### 제공된 발췌문:
★ ★ ★ ★

### 컴퓨터는 1초에 100M번 동작
- n = 5,000 -> $O(n^2)$
- n = 200,000 -> $O(n\log n)$

### 수 하나는 4-8 Bytes
- int a[10000000] -> 40,000,000B = 40MB
- int a[5000][5000] -> 100,000,000B = 100MB

## Classics

### Factorization

In [70]:
def factorize(n):
    factors = []
    
    i = 2
    while n!=1:
        if n%i == 0:
            n = n/i
            factors.append(i)
        else:
            i += 1
            
    return factors

n = 12
print(factorize(n))

[2, 2, 3]


### GCD, LCM

In [69]:
def gcd(a, b):
    while b>0:
        a, b = b, a%b
    return a

def lcm(a, b):
    return a*b // gcd(a, b)

a, b = 6, 21
print(gcd(a, b))
print(lcm(a, b))

3
42


### Prime

In [72]:
def is_prime(n):
    if n==0 or n==1:
        return False
    
    if n==2 or n==3:
        return True
    
    for i in range(2, int(n**0.5)+1):
        if n%i == 0:
            return False
    
    return True

n = 23
print(is_prime(n))

True


In [100]:
def sieve_of_eratosthenes(n):
    primes = [False, False] + [True]*(n-1)
    
    for i in range(2, int(n**0.5)+1):
        if primes[i]==True:
            for j in range(2*i, n+1, i):
                primes[j] = False
                
    return primes
                
print(sieve_of_eratosthenes(15))

[False, False, True, True, False, True, False, True, False, False, False, True, False, True, False, False]


### Fibonacci

In [80]:
def fibonacci_iterative(n):
    a, b = 0, 1
    for _ in range(0, n):
        a, b = b, a+b
    return a

n = 10
print(fibonacci_iterative(n))

★ ★ ★ ★

### 연습용 자료:
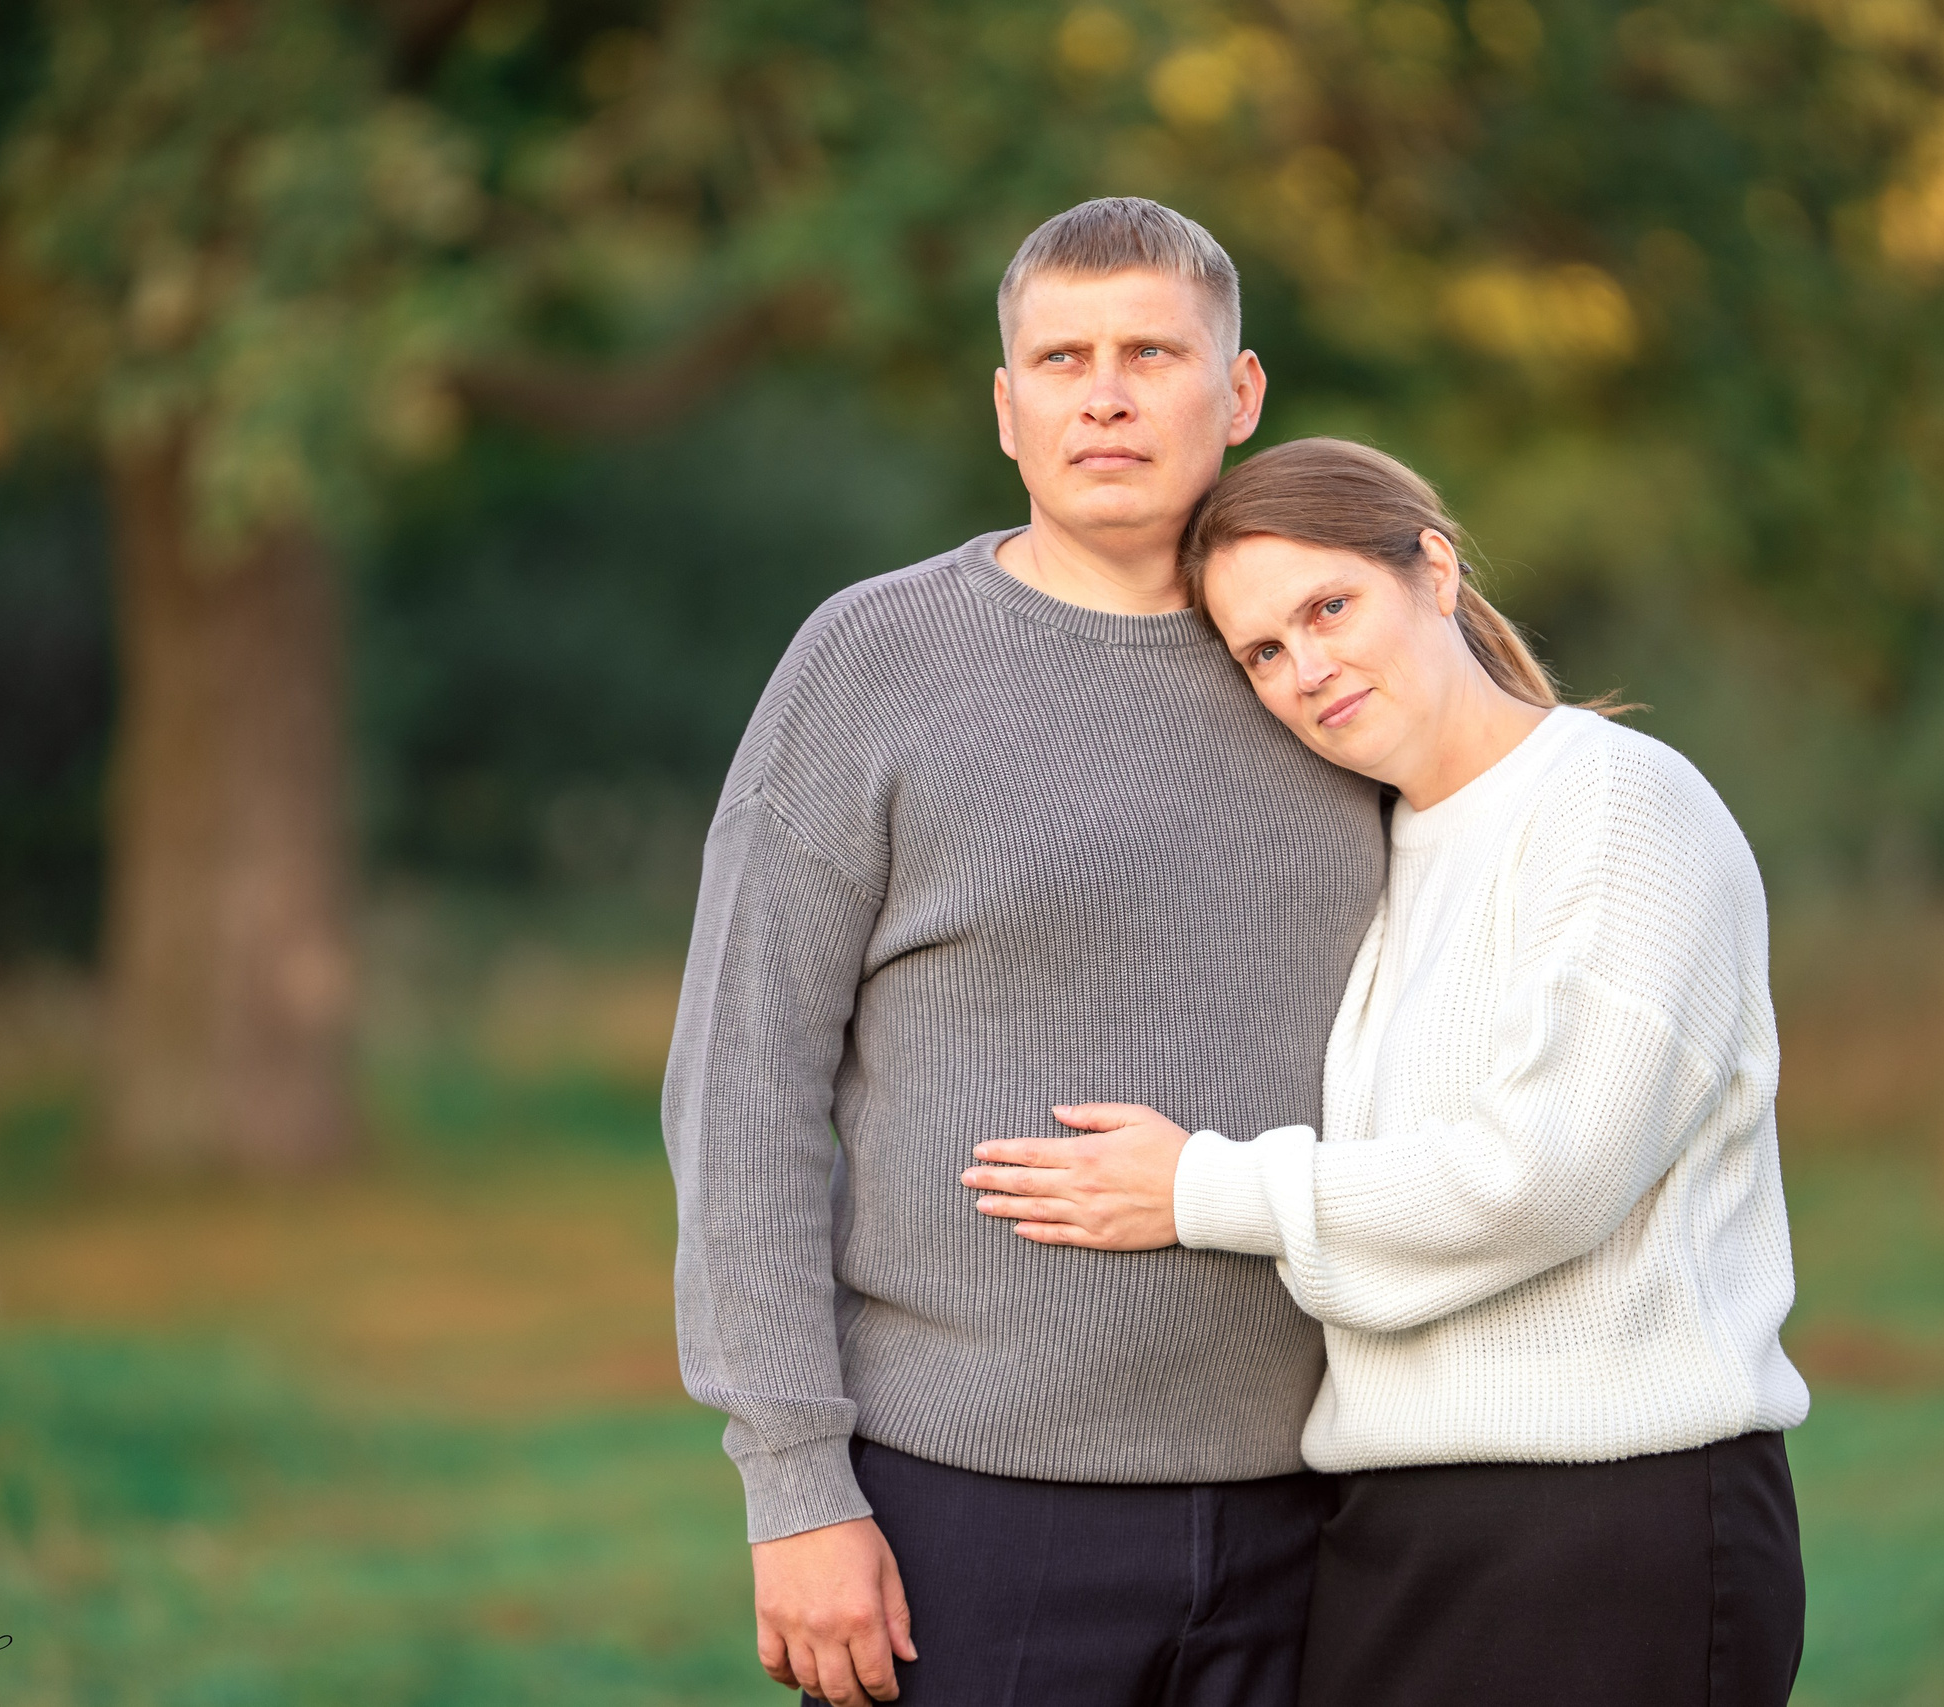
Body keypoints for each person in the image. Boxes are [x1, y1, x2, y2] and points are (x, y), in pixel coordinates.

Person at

★ ★ ★ ★

### 이해도 점검:
1. 알고리즘 예제 글에서 "### GCD, LCM"부터 "print(lcm(a, b))"까지, 끝부분도 포함해 한 글자도 바꾸지 말고 다시 입력해 주시겠어요?
2. 알고리즘 예제 글이 멈춘 지점에서부터 내용을 이어서 써 주시겠어요?
목록은 알고리즘 예제 글과 아무 관련이 없습니다.

### 연습 답안:
1.
### GCD, LCM

In [69]:
def gcd(a, b):
    while b>0:
        a, b = b, a%b
    return a

def lcm(a, b):
    return a*b // gcd(a, b)

a, b = 6, 21
print(gcd(a, b))
print(lcm(a, b))

2.
55


In [82]:
def fibonacci_recursive(n):
    if n==0 or n==1:
        return n
    
    return fibonacci_recursive(n-1) + fibonacci_recursive(n-2)

n = 10
print(fibonacci_recursive(n))

55


In [114]:
def fibonacci_tabulation(n):
    dp = [0, 1] + [0]*(n-1)
    
    for i in range(2, n+1):
        dp[i] = dp[i-1] + dp[i-2]
        
    return dp[n]

n = 10
print(fibonacci_tabulation(n))

55


In [124]:
def fibonacci_tabulation_recursive(n):
    if dp[n]:
        return dp[n]
    
    if n==0 or n==1:
        return n
    
    dp[n] = fibonacci_tabulation_recursive(n-1) + fibonacci_tabulation_recursive(n-2)
    return dp[n]

n = 10
dp = [0] * (n+1)
print(fibonacci_tabulation_recursive(n))

55


### Factorial

In [95]:
def factorial_iterative(n):
    r = 1
    for i in range(1, n+1):
        r *= i
    return r

n = 10
print(factorial_iterative(n))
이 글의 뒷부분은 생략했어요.